• Yapılacak İş:
Lütfen Yenidoğan Çetesi soruşturması haberinde "Soruşturma çerçevesinde şüpheli" ifadesinden "detaylı açıklamalarda bulundu." ifadesine kadar olan kısmı aynen yeniden yazın.

• Sayfa Metni:
Türkiye'yi sarsan Yenidoğan Çetesi soruşturmasında önemli gelişmeler yaşanıyor. Faaliyetleri durdurulup, açılış ruhsatları iptal edilen 10 hastaneden ikisinin sahibi şüpheli olarak soruşturmaya dahil edildi. Özel Birinci Hastanesi sahibi Dr. Ali Aksu ve Özel Güney Hastanesi sahibi Ayşe Müzeyyen Yurtoğlu, soruşturma kapsamında ifadeleri alındı.

Habertürk muhabiri Mustafa Şekeroğlu’nun özel haberine göre, kapatılan 10 hastaneden Özel Birinci Hastanesi sahibi Dr. Ali Aksu ve Özel Güney Hastanesi sahibi Ayşe Müzeyyen Yurtoğlu bu soruşturmada şüpheli olarak haklarında işlem yapıldı. Gözaltına alınan 47 kişiden 2 şüpheli olan ve serbest kalan Yurtoğlu ile Aksu’nun detaylı ifadeleri soruşturmada yer aldı.

Kapılarına mühür vurulan hastanelerdeki bebeklerin durumu belli oldu Kapılarına mühür vurulan hastanelerdeki bebeklerin durumu belli oldu

Soruşturma çerçevesinde şüpheli olarak ifadesi alınan Dr. Ali Aksu, 2003 yılından bu yana sağlık sektöründe aktif olduğunu ve Birinci Göz Hastanesi, Birinci Diş Hastanesi, Argıs İlaç ve Beymed Sağlık Şirketleri gibi kuruluşların sahibi ve yöneticisi olduğunu belirtti. Aksu, herhangi bir lakabının olmadığını ifade ederek, hakkındaki iddialarla ilgili detaylı açıklamalarda bulundu.

• Kayıtlı Bilgiler:
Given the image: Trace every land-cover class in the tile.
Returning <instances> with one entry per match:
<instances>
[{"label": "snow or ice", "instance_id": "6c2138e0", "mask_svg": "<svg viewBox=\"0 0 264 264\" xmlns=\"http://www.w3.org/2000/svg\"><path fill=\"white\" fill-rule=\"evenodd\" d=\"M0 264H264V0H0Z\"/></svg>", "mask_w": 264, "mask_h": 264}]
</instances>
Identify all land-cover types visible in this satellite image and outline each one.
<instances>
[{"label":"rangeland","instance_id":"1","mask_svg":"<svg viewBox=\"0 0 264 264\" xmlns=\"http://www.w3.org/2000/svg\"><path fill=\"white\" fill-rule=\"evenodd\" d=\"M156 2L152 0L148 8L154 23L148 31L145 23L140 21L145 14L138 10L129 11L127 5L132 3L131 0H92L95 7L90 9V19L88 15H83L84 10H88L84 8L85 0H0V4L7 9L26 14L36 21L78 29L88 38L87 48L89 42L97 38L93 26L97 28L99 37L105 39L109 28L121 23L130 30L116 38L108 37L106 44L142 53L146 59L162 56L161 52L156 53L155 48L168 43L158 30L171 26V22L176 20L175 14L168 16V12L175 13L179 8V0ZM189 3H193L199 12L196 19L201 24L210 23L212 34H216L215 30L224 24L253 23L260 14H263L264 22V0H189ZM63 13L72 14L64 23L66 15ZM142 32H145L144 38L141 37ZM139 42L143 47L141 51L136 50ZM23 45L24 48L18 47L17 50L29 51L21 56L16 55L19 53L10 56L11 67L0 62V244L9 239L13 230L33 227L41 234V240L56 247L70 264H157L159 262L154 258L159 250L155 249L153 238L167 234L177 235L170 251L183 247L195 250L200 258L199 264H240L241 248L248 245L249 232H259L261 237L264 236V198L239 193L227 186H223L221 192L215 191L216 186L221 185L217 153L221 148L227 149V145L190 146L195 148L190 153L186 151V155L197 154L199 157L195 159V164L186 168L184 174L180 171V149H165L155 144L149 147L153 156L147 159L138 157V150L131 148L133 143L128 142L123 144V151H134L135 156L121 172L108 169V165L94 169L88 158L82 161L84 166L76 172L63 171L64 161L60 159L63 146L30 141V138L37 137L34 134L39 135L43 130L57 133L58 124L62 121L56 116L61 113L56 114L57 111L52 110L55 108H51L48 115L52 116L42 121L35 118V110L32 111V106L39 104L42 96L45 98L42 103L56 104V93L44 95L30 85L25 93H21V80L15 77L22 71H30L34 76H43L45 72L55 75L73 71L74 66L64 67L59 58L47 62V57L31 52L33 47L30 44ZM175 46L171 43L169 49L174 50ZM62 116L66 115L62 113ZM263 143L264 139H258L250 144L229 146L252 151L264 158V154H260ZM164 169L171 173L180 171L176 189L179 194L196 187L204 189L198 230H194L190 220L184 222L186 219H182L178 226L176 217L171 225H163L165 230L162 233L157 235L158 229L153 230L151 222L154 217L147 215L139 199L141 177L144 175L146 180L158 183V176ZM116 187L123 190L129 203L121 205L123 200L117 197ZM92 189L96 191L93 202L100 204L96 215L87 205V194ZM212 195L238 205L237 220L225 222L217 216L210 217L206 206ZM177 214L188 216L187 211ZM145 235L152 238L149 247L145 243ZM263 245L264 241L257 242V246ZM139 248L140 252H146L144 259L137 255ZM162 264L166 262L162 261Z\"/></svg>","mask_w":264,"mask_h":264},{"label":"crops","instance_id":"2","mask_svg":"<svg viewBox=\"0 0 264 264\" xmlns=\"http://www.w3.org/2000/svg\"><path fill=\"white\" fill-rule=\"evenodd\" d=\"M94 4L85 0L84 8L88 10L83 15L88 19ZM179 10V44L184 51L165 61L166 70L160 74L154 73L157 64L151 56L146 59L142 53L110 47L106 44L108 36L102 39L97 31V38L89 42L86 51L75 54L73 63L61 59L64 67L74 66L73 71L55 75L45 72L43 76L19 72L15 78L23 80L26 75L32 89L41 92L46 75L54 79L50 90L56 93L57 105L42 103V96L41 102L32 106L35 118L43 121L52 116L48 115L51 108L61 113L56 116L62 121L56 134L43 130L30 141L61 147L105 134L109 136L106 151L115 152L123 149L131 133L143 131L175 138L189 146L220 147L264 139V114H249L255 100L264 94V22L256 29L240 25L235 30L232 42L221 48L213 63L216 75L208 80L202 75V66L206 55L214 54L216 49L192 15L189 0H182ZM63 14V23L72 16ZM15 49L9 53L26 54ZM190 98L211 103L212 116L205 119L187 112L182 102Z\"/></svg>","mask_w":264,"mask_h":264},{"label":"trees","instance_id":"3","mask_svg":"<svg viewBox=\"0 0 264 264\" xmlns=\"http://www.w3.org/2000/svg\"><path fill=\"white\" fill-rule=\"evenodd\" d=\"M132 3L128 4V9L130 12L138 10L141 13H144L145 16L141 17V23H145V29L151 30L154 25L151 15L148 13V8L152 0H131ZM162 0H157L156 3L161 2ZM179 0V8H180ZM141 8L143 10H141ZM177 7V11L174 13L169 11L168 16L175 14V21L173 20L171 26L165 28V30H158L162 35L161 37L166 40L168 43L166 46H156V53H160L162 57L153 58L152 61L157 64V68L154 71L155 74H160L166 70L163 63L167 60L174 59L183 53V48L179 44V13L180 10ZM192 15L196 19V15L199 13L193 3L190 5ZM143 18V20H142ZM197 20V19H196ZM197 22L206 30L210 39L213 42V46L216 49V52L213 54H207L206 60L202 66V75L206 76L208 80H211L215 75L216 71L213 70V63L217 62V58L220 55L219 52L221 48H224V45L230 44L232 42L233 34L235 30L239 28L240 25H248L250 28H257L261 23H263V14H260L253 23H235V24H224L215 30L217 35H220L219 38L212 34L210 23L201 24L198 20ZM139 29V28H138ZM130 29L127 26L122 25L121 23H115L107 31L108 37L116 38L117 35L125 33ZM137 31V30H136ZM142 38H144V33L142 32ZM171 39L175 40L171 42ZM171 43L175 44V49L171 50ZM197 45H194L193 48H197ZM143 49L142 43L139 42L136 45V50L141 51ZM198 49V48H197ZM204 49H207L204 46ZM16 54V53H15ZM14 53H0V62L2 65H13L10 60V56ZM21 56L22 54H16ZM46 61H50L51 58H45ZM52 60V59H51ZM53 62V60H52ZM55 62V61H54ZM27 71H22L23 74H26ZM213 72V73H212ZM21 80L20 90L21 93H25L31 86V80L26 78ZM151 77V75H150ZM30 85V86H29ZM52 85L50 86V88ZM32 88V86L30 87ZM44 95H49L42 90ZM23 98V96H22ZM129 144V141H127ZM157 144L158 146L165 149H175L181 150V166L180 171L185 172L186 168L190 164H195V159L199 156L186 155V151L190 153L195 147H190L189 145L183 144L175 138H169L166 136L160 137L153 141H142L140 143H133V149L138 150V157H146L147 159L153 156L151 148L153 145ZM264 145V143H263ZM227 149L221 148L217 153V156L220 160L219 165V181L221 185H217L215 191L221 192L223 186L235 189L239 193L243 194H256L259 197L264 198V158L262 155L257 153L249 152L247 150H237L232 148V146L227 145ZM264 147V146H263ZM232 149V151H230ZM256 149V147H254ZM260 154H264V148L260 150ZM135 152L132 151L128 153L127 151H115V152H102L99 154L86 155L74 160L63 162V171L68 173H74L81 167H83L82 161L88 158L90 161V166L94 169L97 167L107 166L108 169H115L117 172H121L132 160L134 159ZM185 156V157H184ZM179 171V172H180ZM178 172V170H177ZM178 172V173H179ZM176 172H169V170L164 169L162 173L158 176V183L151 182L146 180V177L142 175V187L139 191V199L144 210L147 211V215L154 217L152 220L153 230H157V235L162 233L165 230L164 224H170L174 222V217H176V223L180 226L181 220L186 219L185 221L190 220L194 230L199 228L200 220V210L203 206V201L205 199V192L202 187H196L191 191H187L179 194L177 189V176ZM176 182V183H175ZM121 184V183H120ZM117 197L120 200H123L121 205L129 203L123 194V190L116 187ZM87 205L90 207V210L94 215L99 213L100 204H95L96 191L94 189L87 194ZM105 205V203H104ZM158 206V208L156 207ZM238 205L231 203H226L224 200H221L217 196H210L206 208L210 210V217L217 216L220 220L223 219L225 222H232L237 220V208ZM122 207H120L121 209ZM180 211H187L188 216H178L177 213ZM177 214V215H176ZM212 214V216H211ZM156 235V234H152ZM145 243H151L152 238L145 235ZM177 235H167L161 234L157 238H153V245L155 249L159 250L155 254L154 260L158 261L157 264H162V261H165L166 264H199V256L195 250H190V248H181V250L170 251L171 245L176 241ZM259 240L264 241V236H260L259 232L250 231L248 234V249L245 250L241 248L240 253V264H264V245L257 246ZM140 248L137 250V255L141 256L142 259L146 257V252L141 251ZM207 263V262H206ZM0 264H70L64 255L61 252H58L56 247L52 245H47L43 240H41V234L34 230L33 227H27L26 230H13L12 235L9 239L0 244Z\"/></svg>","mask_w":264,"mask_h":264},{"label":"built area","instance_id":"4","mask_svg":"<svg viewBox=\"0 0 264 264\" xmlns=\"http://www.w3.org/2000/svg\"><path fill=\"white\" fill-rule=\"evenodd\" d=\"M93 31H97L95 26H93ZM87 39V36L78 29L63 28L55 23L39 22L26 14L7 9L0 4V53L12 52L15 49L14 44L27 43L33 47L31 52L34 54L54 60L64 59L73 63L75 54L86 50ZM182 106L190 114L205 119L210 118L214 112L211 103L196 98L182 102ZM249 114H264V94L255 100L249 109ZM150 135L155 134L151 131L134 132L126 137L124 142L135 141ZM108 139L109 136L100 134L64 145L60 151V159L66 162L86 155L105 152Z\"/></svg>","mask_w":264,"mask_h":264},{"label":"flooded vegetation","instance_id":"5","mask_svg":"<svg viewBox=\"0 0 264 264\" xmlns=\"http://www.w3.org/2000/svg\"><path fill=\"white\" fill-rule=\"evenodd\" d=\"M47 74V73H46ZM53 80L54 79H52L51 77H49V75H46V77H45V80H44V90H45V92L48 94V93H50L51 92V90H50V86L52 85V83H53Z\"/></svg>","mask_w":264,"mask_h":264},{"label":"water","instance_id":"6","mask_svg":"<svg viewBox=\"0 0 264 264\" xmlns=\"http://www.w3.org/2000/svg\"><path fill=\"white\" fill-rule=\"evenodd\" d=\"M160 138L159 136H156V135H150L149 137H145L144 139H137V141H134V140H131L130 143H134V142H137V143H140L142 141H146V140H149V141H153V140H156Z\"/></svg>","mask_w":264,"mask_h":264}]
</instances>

* * *

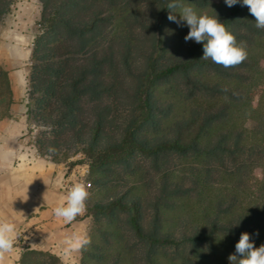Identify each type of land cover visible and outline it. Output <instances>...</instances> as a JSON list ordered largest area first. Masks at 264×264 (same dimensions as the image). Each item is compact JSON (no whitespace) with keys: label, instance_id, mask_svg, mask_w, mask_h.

• Görev Çıktısı:
Soruşturma çerçevesinde şüpheli olarak ifadesi alınan Dr. Ali Aksu, 2003 yılından bu yana sağlık sektöründe aktif olduğunu ve Birinci Göz Hastanesi, Birinci Diş Hastanesi, Argıs İlaç ve Beymed Sağlık Şirketleri gibi kuruluşların sahibi ve yöneticisi olduğunu belirtti. Aksu, herhangi bir lakabının olmadığını ifade ederek, hakkındaki iddialarla ilgili detaylı açıklamalarda bulundu.